◆ WORK REQUIRED: Identify all lines of the data containing the string "была" and copy them.

◆ EXCERPTED RECORDS:
▬▬▬▬▬▬▬▬▬▬
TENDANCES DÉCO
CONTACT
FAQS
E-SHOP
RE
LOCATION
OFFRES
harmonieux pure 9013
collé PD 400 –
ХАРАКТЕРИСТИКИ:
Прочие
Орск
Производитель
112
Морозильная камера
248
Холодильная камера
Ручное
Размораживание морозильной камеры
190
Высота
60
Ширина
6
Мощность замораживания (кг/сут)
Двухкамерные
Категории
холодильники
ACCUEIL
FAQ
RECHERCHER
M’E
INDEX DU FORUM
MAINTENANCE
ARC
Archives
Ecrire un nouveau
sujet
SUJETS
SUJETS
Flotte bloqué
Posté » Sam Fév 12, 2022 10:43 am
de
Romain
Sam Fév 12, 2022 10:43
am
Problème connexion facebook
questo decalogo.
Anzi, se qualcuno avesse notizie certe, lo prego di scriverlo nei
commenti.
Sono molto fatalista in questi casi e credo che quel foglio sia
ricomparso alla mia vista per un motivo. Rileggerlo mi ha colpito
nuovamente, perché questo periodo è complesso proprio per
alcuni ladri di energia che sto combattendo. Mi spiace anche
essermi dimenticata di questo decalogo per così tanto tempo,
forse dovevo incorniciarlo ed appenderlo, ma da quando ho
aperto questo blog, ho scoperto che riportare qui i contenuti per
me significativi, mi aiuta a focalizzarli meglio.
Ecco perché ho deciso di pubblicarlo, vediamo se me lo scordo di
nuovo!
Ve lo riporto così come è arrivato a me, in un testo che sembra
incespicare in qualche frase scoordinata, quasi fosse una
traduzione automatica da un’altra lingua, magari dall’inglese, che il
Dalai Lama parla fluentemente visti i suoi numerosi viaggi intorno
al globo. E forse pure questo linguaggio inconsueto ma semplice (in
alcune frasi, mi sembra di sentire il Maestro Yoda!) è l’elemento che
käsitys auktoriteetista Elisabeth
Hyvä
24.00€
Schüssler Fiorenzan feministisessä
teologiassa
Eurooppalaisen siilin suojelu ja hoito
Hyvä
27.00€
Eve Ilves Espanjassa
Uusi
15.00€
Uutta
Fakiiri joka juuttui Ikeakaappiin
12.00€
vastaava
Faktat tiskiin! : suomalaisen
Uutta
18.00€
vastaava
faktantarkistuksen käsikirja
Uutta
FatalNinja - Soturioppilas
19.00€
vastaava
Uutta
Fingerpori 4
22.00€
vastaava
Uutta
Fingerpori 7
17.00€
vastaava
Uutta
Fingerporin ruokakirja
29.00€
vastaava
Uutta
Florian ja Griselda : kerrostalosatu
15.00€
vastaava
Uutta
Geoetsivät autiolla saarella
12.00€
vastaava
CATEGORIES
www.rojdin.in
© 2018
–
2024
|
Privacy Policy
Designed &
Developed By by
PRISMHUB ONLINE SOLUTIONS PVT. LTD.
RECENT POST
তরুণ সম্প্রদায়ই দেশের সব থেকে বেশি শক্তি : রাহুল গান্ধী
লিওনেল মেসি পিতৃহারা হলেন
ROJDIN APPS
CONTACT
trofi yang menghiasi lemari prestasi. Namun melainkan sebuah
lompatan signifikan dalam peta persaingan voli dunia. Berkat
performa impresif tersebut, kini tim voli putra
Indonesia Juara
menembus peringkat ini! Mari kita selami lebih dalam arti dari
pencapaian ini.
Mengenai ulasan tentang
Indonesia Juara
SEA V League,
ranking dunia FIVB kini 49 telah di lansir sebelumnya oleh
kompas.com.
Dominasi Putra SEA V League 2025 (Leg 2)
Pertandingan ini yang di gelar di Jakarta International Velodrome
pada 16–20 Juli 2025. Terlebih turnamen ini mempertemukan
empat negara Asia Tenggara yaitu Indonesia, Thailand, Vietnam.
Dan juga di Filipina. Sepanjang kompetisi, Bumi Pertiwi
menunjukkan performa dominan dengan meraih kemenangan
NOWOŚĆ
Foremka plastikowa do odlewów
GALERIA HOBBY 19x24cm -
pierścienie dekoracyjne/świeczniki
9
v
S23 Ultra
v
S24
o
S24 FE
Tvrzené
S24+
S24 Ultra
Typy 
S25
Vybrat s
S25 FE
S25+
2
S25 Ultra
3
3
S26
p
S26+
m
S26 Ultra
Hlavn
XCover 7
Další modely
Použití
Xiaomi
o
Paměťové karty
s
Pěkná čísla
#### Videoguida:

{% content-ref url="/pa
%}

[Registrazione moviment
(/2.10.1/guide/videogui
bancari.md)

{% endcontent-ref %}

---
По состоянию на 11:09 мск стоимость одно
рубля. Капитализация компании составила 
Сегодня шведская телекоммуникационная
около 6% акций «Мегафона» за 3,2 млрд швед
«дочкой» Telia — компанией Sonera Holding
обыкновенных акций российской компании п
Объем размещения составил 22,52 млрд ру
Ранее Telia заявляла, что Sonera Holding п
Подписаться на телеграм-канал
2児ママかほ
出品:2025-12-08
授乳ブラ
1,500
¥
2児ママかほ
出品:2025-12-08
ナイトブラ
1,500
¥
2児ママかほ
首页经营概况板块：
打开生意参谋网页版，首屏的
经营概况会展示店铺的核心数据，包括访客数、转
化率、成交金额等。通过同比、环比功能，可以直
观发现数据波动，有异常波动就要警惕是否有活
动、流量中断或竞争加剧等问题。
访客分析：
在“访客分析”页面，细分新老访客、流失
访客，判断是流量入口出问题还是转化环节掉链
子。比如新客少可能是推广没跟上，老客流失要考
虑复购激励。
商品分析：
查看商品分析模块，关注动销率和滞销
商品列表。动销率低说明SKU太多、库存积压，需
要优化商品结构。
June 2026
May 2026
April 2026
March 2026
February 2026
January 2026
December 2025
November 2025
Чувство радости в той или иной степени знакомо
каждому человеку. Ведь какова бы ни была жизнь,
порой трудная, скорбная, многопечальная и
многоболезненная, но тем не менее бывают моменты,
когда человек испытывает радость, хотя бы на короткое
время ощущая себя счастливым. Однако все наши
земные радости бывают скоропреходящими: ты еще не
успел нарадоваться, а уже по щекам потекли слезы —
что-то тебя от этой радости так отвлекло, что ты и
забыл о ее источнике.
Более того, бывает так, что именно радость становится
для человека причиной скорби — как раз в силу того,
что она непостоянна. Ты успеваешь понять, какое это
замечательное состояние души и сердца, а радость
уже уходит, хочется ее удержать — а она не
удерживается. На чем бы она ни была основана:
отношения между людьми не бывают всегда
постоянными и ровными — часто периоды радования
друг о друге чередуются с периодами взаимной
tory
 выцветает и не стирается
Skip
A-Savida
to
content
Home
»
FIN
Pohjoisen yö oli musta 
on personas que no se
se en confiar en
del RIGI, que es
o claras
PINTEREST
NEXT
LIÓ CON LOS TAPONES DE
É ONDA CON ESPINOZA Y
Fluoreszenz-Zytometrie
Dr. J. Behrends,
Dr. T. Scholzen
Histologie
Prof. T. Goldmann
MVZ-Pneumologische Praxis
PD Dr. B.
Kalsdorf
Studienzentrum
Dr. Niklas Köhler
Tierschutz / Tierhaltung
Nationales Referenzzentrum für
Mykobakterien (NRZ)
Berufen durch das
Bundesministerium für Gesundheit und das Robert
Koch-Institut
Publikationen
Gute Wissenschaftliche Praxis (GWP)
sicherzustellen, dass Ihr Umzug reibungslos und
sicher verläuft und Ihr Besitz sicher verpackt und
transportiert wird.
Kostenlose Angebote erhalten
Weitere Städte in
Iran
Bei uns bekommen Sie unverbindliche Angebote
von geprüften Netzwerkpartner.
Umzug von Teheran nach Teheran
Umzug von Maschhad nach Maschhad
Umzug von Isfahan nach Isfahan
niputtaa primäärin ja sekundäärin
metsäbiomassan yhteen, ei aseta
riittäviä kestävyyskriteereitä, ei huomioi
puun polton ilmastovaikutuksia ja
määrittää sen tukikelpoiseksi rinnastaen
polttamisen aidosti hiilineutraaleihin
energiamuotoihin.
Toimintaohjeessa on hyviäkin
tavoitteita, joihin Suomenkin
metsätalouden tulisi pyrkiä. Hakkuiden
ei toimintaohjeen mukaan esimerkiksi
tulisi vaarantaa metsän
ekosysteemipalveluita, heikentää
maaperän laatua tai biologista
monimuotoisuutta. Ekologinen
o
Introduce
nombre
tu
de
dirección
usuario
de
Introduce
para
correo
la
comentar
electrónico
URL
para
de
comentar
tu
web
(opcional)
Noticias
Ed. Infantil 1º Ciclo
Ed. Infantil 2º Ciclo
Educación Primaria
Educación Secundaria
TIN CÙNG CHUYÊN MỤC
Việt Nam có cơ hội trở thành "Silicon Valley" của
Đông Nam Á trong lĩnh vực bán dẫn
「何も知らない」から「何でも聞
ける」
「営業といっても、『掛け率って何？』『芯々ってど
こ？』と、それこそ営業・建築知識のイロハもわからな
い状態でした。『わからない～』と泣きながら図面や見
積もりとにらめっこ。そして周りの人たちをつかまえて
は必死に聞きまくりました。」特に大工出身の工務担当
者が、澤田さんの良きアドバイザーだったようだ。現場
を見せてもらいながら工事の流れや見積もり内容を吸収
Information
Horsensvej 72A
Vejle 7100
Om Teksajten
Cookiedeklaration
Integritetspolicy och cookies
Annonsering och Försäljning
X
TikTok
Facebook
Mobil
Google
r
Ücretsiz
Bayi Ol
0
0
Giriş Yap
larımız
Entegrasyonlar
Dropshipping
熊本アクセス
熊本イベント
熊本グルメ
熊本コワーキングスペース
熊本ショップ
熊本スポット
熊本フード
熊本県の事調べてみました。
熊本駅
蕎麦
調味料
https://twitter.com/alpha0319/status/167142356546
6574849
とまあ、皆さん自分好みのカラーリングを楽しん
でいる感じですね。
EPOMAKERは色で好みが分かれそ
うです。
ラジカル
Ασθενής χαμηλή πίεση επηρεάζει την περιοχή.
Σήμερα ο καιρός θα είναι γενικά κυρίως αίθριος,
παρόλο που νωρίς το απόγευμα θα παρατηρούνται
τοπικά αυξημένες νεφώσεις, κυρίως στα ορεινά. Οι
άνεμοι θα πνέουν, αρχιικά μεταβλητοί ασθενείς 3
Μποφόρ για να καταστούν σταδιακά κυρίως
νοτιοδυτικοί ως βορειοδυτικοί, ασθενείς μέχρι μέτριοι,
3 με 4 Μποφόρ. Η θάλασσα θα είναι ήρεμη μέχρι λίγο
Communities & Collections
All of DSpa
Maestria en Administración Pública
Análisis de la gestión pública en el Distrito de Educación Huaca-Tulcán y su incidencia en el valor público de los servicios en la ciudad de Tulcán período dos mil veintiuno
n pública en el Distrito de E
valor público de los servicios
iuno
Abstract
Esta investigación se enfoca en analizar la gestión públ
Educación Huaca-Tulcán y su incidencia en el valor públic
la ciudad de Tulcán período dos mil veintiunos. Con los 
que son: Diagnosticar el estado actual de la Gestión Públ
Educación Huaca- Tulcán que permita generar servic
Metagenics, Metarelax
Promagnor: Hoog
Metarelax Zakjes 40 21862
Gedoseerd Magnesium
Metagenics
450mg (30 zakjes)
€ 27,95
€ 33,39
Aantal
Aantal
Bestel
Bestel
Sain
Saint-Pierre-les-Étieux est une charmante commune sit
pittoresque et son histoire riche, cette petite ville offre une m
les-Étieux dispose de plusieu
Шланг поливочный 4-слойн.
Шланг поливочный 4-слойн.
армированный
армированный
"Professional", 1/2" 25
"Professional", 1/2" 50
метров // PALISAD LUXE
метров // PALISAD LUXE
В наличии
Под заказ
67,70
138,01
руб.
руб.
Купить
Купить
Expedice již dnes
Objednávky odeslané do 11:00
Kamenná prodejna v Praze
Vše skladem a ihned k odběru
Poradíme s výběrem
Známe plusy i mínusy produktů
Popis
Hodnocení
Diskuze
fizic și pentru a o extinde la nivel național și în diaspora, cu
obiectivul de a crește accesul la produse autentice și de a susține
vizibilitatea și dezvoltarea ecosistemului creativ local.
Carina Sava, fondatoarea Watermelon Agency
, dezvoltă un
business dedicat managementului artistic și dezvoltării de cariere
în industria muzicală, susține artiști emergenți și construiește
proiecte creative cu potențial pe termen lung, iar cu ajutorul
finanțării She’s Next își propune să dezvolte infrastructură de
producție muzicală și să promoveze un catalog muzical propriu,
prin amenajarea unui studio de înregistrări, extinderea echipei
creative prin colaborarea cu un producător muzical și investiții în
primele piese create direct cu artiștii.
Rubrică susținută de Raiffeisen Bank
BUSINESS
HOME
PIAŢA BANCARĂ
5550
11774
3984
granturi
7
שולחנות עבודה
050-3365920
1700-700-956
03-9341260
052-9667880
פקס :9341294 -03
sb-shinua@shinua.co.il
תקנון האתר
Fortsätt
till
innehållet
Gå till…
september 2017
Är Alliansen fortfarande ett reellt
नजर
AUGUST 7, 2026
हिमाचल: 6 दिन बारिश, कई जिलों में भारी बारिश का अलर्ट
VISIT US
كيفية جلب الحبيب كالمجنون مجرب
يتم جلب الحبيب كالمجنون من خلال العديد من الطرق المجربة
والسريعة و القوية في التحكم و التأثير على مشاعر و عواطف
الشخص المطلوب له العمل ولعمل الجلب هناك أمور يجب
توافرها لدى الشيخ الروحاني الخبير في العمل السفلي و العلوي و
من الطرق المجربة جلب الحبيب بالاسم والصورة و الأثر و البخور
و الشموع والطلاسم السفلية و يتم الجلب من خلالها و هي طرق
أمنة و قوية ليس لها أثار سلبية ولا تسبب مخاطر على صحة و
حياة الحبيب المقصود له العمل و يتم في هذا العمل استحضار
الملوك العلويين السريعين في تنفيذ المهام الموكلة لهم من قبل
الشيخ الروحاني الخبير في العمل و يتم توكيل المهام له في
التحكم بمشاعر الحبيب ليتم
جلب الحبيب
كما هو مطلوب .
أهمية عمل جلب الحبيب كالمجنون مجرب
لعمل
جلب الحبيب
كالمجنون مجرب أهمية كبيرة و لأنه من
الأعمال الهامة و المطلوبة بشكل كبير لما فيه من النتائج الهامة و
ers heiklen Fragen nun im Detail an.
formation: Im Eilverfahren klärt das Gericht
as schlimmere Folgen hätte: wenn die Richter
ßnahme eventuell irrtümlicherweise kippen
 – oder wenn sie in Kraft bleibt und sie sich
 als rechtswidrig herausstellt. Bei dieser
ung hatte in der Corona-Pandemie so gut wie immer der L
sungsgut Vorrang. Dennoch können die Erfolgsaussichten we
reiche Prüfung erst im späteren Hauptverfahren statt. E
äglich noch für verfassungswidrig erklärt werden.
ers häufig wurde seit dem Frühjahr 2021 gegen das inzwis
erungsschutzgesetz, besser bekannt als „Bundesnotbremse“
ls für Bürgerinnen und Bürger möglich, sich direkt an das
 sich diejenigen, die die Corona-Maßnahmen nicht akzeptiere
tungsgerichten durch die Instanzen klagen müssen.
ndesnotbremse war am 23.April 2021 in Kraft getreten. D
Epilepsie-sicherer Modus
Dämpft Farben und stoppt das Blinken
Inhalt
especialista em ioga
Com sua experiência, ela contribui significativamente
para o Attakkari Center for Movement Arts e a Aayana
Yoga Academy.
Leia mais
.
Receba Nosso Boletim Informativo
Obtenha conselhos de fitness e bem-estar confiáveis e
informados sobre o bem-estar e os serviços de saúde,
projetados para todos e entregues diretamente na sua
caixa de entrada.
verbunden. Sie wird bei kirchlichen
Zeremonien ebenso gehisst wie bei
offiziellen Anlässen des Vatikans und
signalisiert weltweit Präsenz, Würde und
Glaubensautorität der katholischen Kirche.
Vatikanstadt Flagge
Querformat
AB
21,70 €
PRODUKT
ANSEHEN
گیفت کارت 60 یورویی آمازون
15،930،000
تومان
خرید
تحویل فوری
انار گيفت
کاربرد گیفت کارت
▬▬▬▬▬▬▬▬▬▬
◆ EXPECTED ANSWER:
каждому человеку. Ведь какова бы ни была жизнь,
удерживается. На чем бы она ни была основана:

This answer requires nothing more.